In our engine, gameplay scripts can expose variables so they can be edited directly from the inspector. This is what we refer to as the exported field system: the layer that lets scripts define editable data such as floats, booleans, vectors, strings, enums or component references, and makes that data work correctly in the editor and at runtime.
After adding more exported field types to the engine, the exported field system started to reveal a clear opportunity for improvement from an architectural point of view.
At first, the approach was simple and worked well: ScriptComponent knew how to draw, serialize, deserialize, clone and fix references for every supported field type. For the number of field types we had at that moment, this solution was completely valid and easy to work with.
As the system expanded, however, it became more centralized. Every time a new field type was added, ScriptComponent needed to be updated again. The system still worked, but the responsibility of ScriptComponent kept growing, and more field-specific behavior was accumulating in the same place.
This post explains that situation, introduces the Strategy Design Pattern in a simple way, and shows how we applied it to our exported field system as an architectural improvement.
The initial exported field system
The exported field system is what allows scripts to expose editable data in the editor.
For example, a script may expose fields such as:
- floats
- booleans
- vectors
- strings
- enums
- component references
- lists of any type
Originally, all of those field types were handled directly inside ScriptComponent.
That meant ScriptComponent needed to know:
- how each field type should be drawn in the editor
- how it should be serialized
- how it should be deserialized
- how it should be cloned
- how references should be fixed after cloning or loading
This worked, but it created a very centralized design. Every time a new field type was added, the same class had to be modified again.
A simplified version of how ScriptComponent looked like this:
switch (field.type)
{
case ScriptFieldType::Float:
// draw / serialize / clone float
break;
case ScriptFieldType::Bool:
// draw / serialize / clone bool
break;
case ScriptFieldType::Vec3:
// draw / serialize / clone vec3
break;
case ScriptFieldType::ComponentReference:
// custom logic for references
break;
}
The more field types we added, the more responsibilities ScriptComponent accumulated.
At that point, the problem was not that the system was broken.
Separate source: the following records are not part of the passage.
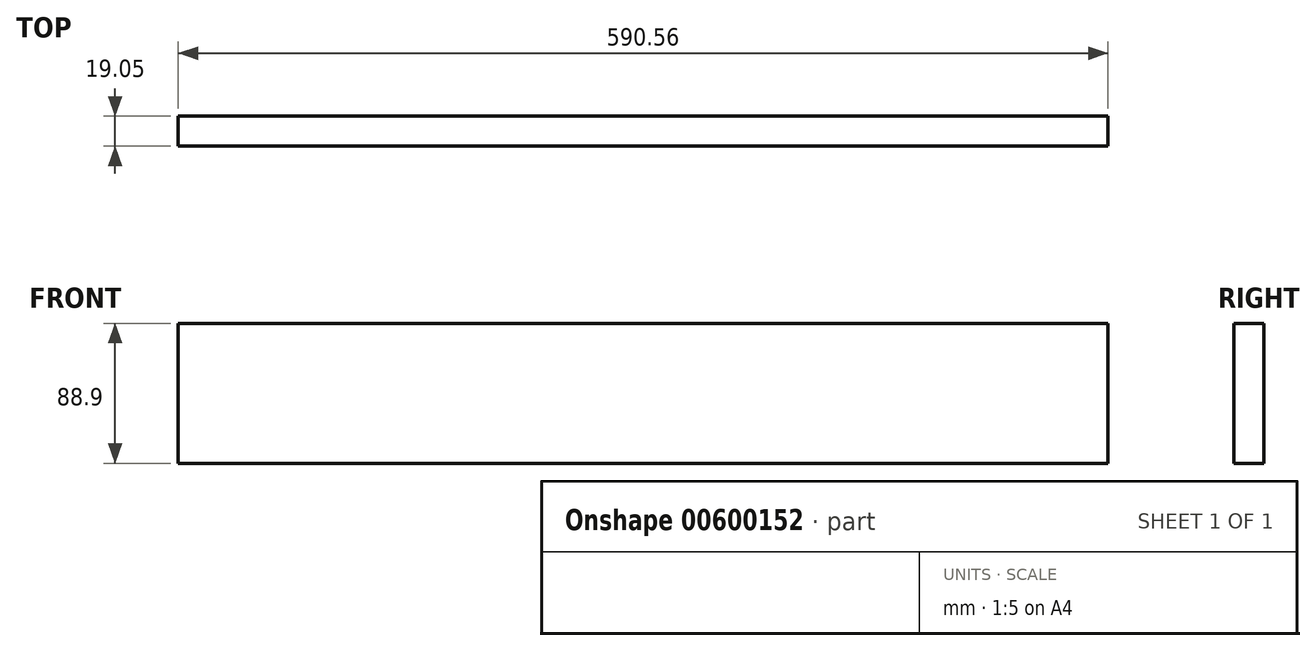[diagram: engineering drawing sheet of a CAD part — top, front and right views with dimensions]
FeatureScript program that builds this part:
annotation { "Feature Type Name" : "Feature", "Feature Type Description" : "" }
export const myFeature = defineFeature(function(context is Context, id is Id, definition is map)
    precondition{}
    {
        {
            var Q0;
            Q0=qCreatedBy(makeId("Front.planeOp"),FACE);
            var sketch = newSketch(context, id + "F0", { "sketchPlane" : qUnion([Q0])});
            skLineSegment(sketch, "E0.bottom", {"start": v(-295.28, 44.45) * mm, "end": v(295.28, 44.45) * mm});
            skLineSegment(sketch, "E0.top", {"start": v(-295.28, -44.45) * mm, "end": v(295.28, -44.45) * mm});
            skLineSegment(sketch, "E0.left", {"start": v(-295.28, 44.45) * mm, "end": v(-295.28, -44.45) * mm});
            skLineSegment(sketch, "E0.right", {"start": v(295.28, 44.45) * mm, "end": v(295.28, -44.45) * mm});
            skLineSegment(sketch, "E1", {"start": v(-295.28, -44.45) * mm, "end": v(295.28, 44.45) * mm, "construction": true});
            skSolve(sketch);
        }
        {
            var Q0;
            Q0 = qSketchRegion(id + "F0", true);
            extrude(context, id + "F1", {"entities" : qUnion([Q0]), "depth" : 19.05 * mm, "offsetDistance" : 25.4 * mm});
        }
    });
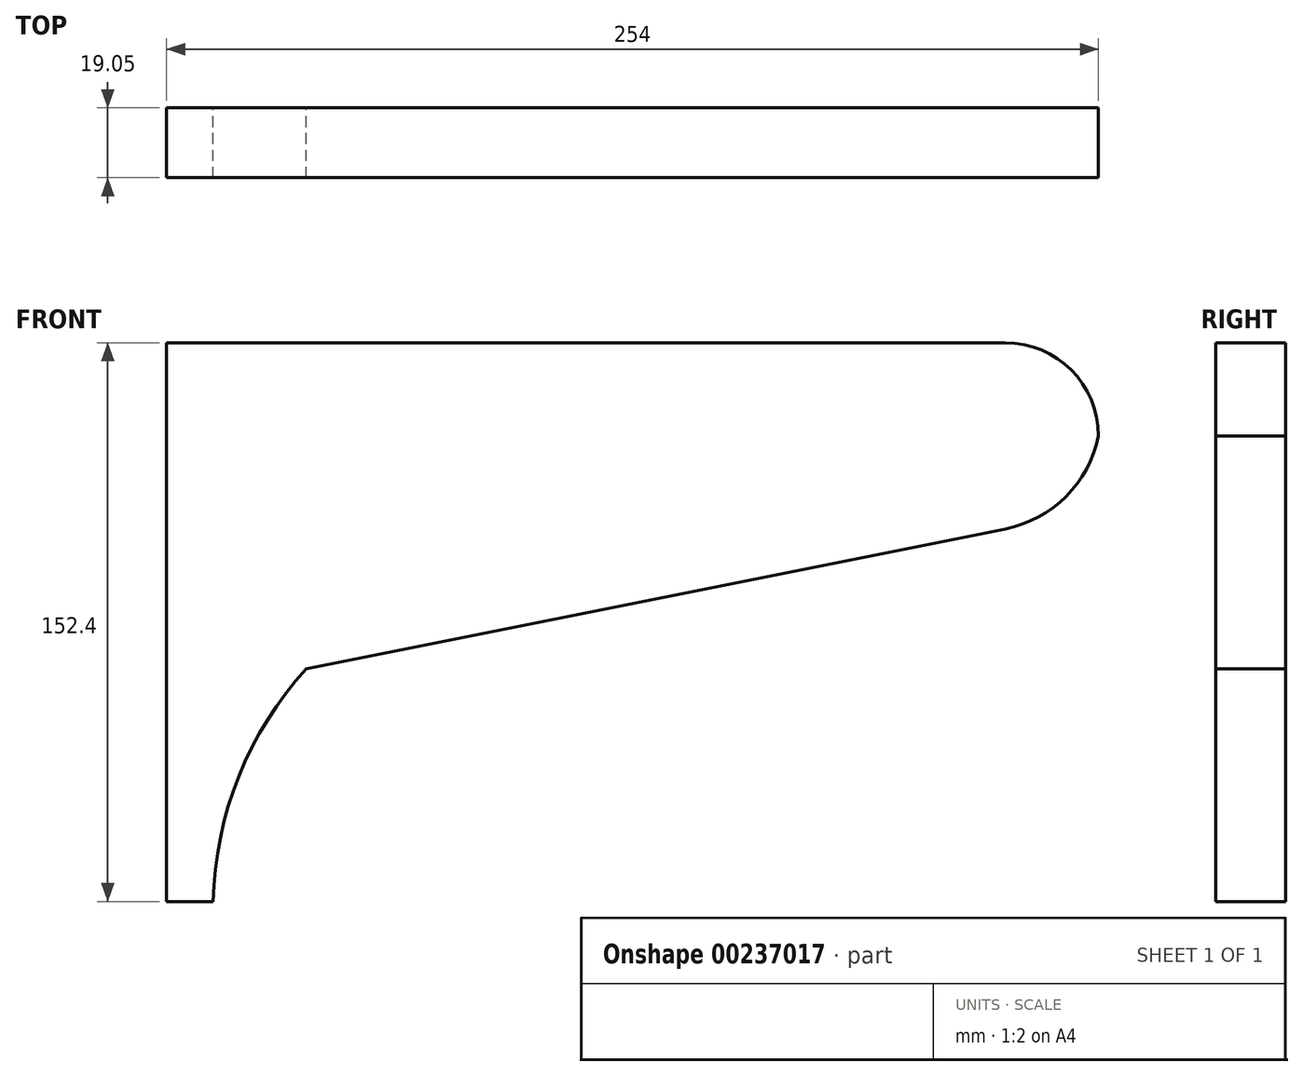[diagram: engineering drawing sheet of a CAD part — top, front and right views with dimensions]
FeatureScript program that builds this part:
annotation { "Feature Type Name" : "Feature", "Feature Type Description" : "" }
export const myFeature = defineFeature(function(context is Context, id is Id, definition is map)
    precondition{}
    {
        {
            var Q0;
            Q0=qCreatedBy(makeId("Front.planeOp"),FACE);
            var sketch = newSketch(context, id + "F0", { "sketchPlane" : qUnion([Q0])});
            skLineSegment(sketch, "E0.right", {"start": v(-127, 76.2) * mm, "end": v(-127, -76.2) * mm});
            skPoint(sketch, "E0.middle", {"position": v(0, 0) * mm});
            skLineSegment(sketch, "E1", {"start": v(-127, 76.2) * mm, "end": v(101.6, 76.2) * mm});
            skArc(sketch, "E2", {"start": v(127, 50.8) * mm, "mid": v(119.56, 68.76) * mm, "end": v(101.6, 76.2) * mm});
            skLineSegment(sketch, "E3", {"start": v(-127, -76.2) * mm, "end": v(-114.3, -76.2) * mm});
            skArc(sketch, "E4", {"start": v(-88.9, -12.7) * mm, "mid": v(-107.35, -42.15) * mm, "end": v(-114.3, -76.2) * mm});
            skLineSegment(sketch, "E5", {"start": v(-88.9, -12.7) * mm, "end": v(101.6, 25.4) * mm});
            skArc(sketch, "E6", {"start": v(101.6, 25.4) * mm, "mid": v(118.15, 34.25) * mm, "end": v(127, 50.8) * mm});
            skSolve(sketch);
        }
        {
            var Q0;
            Q0=makeQuery(id+"F0.imprint","IMPRINT",FACE,{"disambiguationData":[TD([[makeQuery(id+"F0.imprint","IMPRINT",EDGE,{"derivedFrom":sQuery(id+"F0.wireOp",EDGE,"E0.right")}),1.0]])]});
            extrude(context, id + "F1", {"entities" : qUnion([Q0]), "depth" : 19.05 * mm});
        }
    });
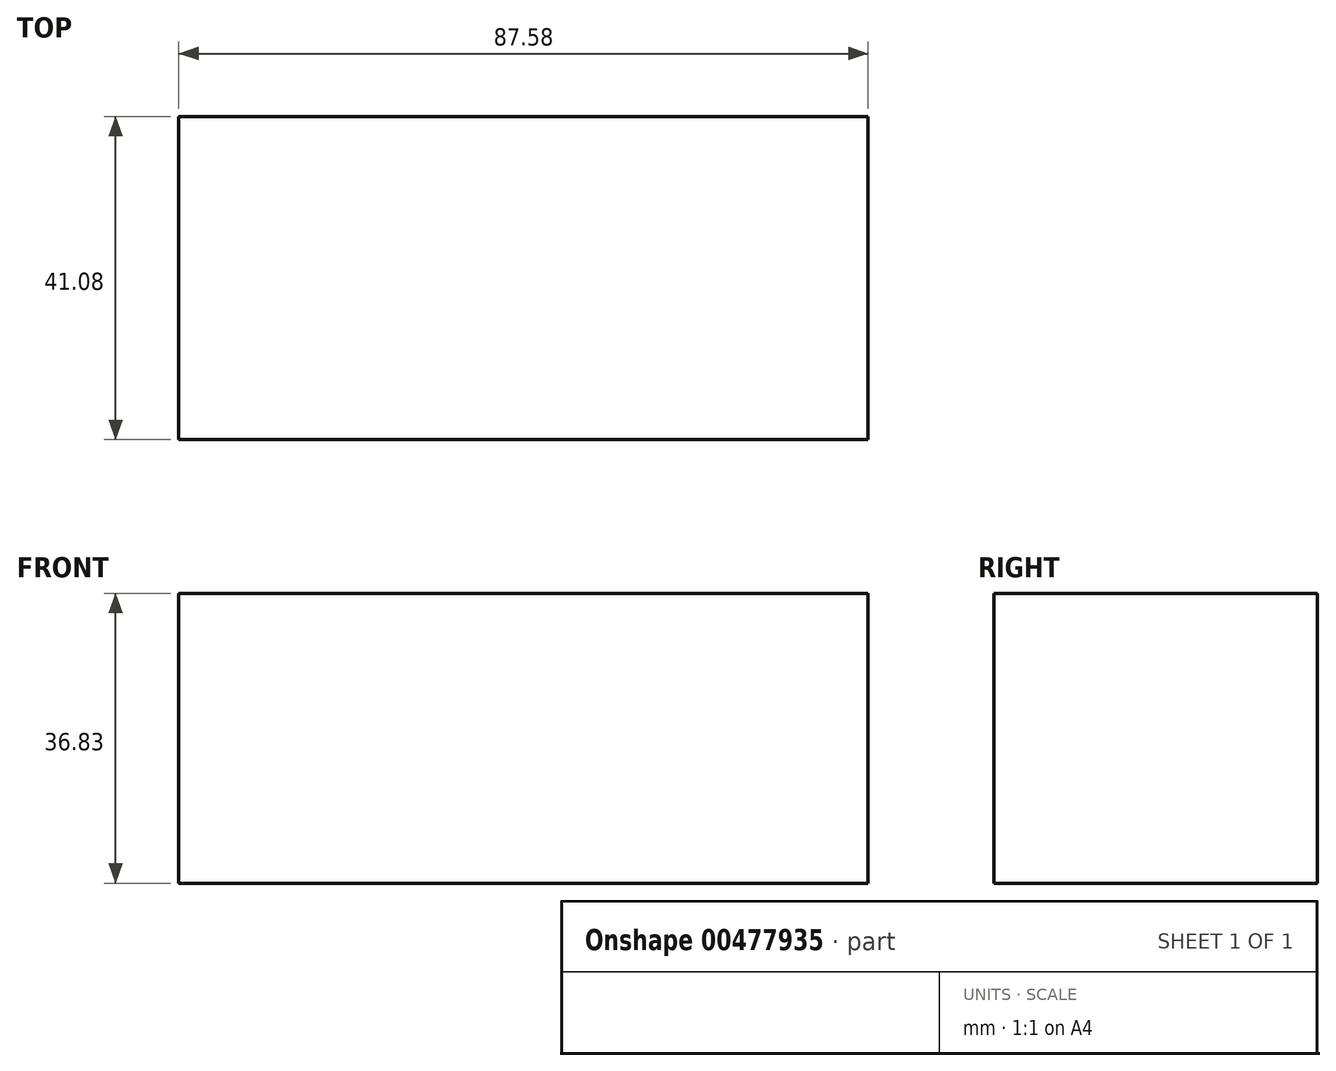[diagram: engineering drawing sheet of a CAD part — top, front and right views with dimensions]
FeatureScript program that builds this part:
annotation { "Feature Type Name" : "Feature", "Feature Type Description" : "" }
export const myFeature = defineFeature(function(context is Context, id is Id, definition is map)
    precondition{}
    {
        {
            var Q0;
            Q0=qCreatedBy(makeId("Top.planeOp"),FACE);
            var sketch = newSketch(context, id + "F0", { "sketchPlane" : qUnion([Q0])});
            skLineSegment(sketch, "E0.bottom", {"start": v(0, 0) * mm, "end": v(87.58, 0) * mm});
            skLineSegment(sketch, "E0.top", {"start": v(0, 41.08) * mm, "end": v(87.58, 41.08) * mm});
            skLineSegment(sketch, "E0.left", {"start": v(0, 0) * mm, "end": v(0, 41.08) * mm});
            skLineSegment(sketch, "E0.right", {"start": v(87.58, 0) * mm, "end": v(87.58, 41.08) * mm});
            skSolve(sketch);
        }
        {
            var Q0;
            Q0=makeQuery(id+"F0.imprint","IMPRINT",FACE,{"disambiguationData":[TD([[makeQuery(id+"F0.imprint","IMPRINT",EDGE,{"derivedFrom":sQuery(id+"F0.wireOp",EDGE,"E0.bottom")}),1.0]])]});
            extrude(context, id + "F1", {"entities" : qUnion([Q0]), "depth" : 36.83 * mm});
        }
    });
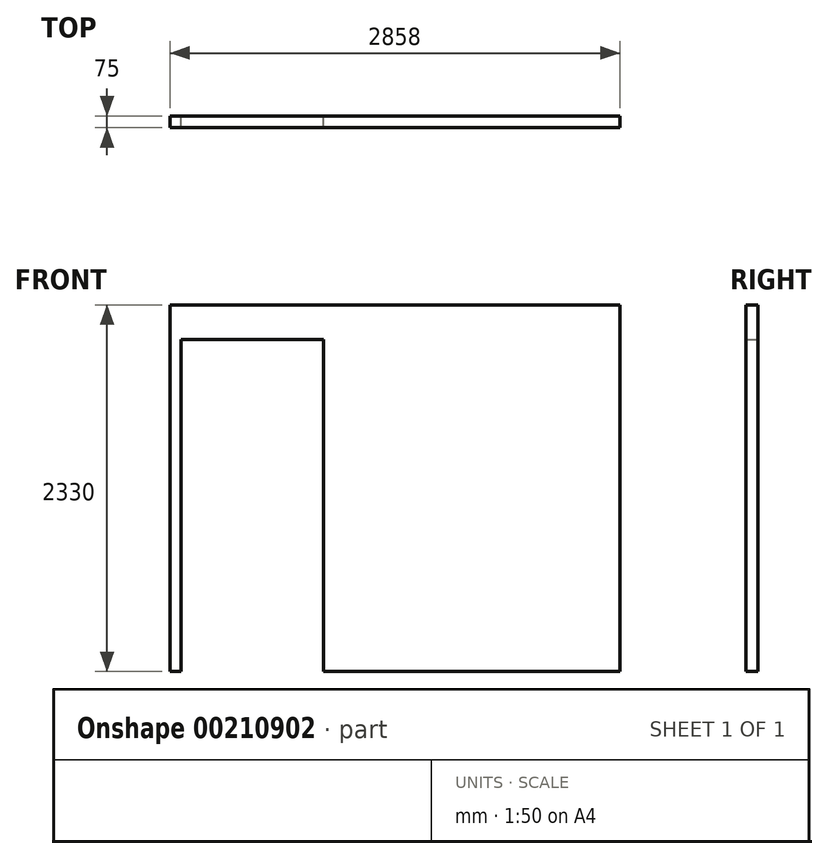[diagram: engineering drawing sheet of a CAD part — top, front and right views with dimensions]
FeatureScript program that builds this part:
annotation { "Feature Type Name" : "Feature", "Feature Type Description" : "" }
export const myFeature = defineFeature(function(context is Context, id is Id, definition is map)
    precondition{}
    {
        {
            var Q0;
            Q0=qCreatedBy(makeId("Front.planeOp"),FACE);
            var sketch = newSketch(context, id + "F0", { "sketchPlane" : qUnion([Q0])});
            skLineSegment(sketch, "E0.bottom", {"start": v(0, 0) * mm, "end": v(2858, 0) * mm});
            skLineSegment(sketch, "E0.top", {"start": v(0, 2330) * mm, "end": v(2858, 2330) * mm});
            skLineSegment(sketch, "E0.left", {"start": v(0, 0) * mm, "end": v(0, 2330) * mm});
            skLineSegment(sketch, "E0.right", {"start": v(2858, 0) * mm, "end": v(2858, 2330) * mm});
            skLineSegment(sketch, "E1.bottom", {"start": v(70, 0) * mm, "end": v(975, 0) * mm});
            skLineSegment(sketch, "E1.top", {"start": v(70, 2110) * mm, "end": v(975, 2110) * mm});
            skLineSegment(sketch, "E1.left", {"start": v(70, 0) * mm, "end": v(70, 2110) * mm});
            skLineSegment(sketch, "E1.right", {"start": v(975, 0) * mm, "end": v(975, 2110) * mm});
            skSolve(sketch);
        }
        {
            var Q0;
            Q0=makeQuery(id+"F0.imprint","IMPRINT",FACE,{"disambiguationData":[TD([[makeQuery(id+"F0.imprint","IMPRINT",EDGE,{"derivedFrom":sQuery(id+"F0.wireOp",EDGE,"E0.bottom")}),1.0]])]});
            extrude(context, id + "F1", {"entities" : qUnion([Q0]), "depth" : 75 * mm});
        }
    });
The problem was that it was becoming harder to extend cleanly.
The Strategy Design Pattern
The Strategy Design Pattern is a way of separating behavior so that different variants can provide their own implementation without a central class having to know every detail.
Instead of one class deciding how every possible case should work, each case provides its own behavior and the main system just delegates to it.
This maps very well to exported fields. A float, a string, a component reference or a list of references all belong to the same system, but they do not behave in the same way. They share a common purpose, but each one has its own rules for how it should be shown in the editor, serialized, cloned and restored.
Because of that, the Strategy Design Pattern was a good fit for this system since it allowed us to keep the common structure of exported fields while moving the specific behavior of each field type to its own implementation.
To better understand the pattern before applying it to our own system, I found the following video by Mike Shah very useful. It explains the Strategy Design Pattern in a clear and practical way, and it was a good reference before adapting the idea to our exported field system.
Youtube Embed:
Applying Strategy to exported fields
We applied this idea by introducing ScriptFieldHandler.
Instead of keeping all field-specific behavior inside ScriptComponent, each field type now has its own handler that defines how that field should:
- draw its UI
- serialize
- deserialize
- clone
- fix references if needed
The handler is just a small table of function pointers:
struct ScriptFieldHandler
{
void (*drawUi)(field, data, ...);
void (*serialize)(field, data, ...);
void (*deserialize)(field, data, ...);
void (*clone)(field, data, ...);
void (*fixReferences)(field, data, ...);
};
With this structure in place, ScriptComponent no longer needs to own the detailed behavior of every field type. Instead, it only delegates the operation to the handler assigned to that field.
field.handler->drawUi(field, data, …);
field.handler->serialize(field, data, …);
field.handler->deserialize(field, data, …);
field.handler->clone(field, data, …);
field.handler->fixReferences(field, data, …);
Why this was useful for us
This refactor made the exported field system easier to extend. ScriptComponent no longer needs to know how every field type works internally, and new field types can define their behavior in their own handler.
This became especially useful when adding ComponentRefList, since it has more custom behavior than simpler field types. Rather than adding more special cases into the central system, the new functionality could be implemented in its own handler and fit naturally into the same structure.
The exported field system was already working before this refactor, but applying the Strategy Design Pattern gave it a cleaner architecture and made future extensions easier to manage.
In our case, this was a good example of using a design pattern not because the previous solution was wrong, but because a different structure made the system easier to maintain as it continued to grow.